Уже потом дома, под тяжестью горя, она упадет на пороге, и рыдания сотрясут все ее тело. И старшая дочь опустится рядом на колени с бабушкой, обнимет ее за плечи, и тоже заплачет в голос. Громко, безутешно, с болью, которая идет изнутри, не дает дышать, и не проходит.
А жена его посмотрит на список, который дали ей в больнице, что нужно сделать, куда поехать, где договориться, сколько заплатить, и без сил опустится на стул. И такое гулкое одиночество накроет ее, что никакие слезы не облегчат вдовьей участи. И только младшая дочь, по-детски искренне воспринявшая смерть отца, найдет в себе силы заняться делами.

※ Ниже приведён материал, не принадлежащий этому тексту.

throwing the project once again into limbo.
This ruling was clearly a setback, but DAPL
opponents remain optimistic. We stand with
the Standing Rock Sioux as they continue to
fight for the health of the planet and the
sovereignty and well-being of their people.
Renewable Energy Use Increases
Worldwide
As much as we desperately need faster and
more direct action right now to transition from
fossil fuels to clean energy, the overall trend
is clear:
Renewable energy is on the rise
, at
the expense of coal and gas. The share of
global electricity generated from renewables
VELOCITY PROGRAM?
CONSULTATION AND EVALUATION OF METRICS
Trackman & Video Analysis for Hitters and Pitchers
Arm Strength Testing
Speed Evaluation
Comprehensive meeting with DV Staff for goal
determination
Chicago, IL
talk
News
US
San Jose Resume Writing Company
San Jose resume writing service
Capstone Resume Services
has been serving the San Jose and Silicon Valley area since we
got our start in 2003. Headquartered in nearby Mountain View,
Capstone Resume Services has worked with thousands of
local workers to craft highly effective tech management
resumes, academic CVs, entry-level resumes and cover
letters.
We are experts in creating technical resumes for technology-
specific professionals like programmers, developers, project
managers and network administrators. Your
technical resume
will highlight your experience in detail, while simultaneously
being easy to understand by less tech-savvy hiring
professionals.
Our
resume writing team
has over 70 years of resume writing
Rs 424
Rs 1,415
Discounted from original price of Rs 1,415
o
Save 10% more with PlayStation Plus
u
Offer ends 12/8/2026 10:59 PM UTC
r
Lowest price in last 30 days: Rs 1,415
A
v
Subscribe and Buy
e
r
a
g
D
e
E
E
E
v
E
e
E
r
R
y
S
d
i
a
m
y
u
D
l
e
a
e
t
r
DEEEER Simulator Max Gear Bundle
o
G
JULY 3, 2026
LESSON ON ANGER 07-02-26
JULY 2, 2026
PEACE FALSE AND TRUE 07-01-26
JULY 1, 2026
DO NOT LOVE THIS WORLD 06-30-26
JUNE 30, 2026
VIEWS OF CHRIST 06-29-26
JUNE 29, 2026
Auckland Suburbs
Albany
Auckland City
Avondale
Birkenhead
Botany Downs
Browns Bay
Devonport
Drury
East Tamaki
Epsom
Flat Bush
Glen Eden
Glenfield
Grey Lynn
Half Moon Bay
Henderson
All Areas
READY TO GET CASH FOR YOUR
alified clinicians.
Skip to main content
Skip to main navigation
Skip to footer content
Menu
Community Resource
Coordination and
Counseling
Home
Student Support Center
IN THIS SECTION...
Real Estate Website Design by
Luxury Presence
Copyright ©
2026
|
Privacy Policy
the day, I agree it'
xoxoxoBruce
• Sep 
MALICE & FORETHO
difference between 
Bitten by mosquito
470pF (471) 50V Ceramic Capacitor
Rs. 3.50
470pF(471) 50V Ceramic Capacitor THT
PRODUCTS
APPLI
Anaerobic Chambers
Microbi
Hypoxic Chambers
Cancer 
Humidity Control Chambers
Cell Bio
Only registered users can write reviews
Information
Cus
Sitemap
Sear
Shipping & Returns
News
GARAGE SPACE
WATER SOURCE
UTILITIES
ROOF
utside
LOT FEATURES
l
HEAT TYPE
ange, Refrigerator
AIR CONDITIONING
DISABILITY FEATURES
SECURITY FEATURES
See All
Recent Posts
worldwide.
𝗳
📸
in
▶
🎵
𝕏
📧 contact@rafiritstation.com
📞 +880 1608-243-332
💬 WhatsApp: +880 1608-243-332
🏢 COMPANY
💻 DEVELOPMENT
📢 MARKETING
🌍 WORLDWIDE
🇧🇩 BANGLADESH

Пройдет какое-то время, у всех разный срок переживания потери, и жизнь продолжится в этом же доме, но уже по другим правилам. По утрам семья соберется за завтраком, будут снова пить кофе с молоком и полезный сок, торопливо жевать бутерброды и хрустящие вафли, и только бабушке отнесут завтрак в комнату, потому что ходить ей становится все тяжелее и тяжелее, и боль от потери единственного сына, никак не проходит.
А еще через три года по этому же дому будут бегать детишки, и уже другая бабушка, пока она еще только мама, будет хлопотать на кухне, готовя внукам вкусный и полезный завтрак. А после обеда вся семья поедет на кладбище, чтобы положить на могилы цветы для сына и матери, мужа, папы, бабушки и дедушки. И снова странно будет понимать, как люди, которые недавно были рядом, перестали быть. И только их фотографии, да еще глаза детей напоминают о том, что они были когда-то здесь, и тоже любили пить кофе по утрам.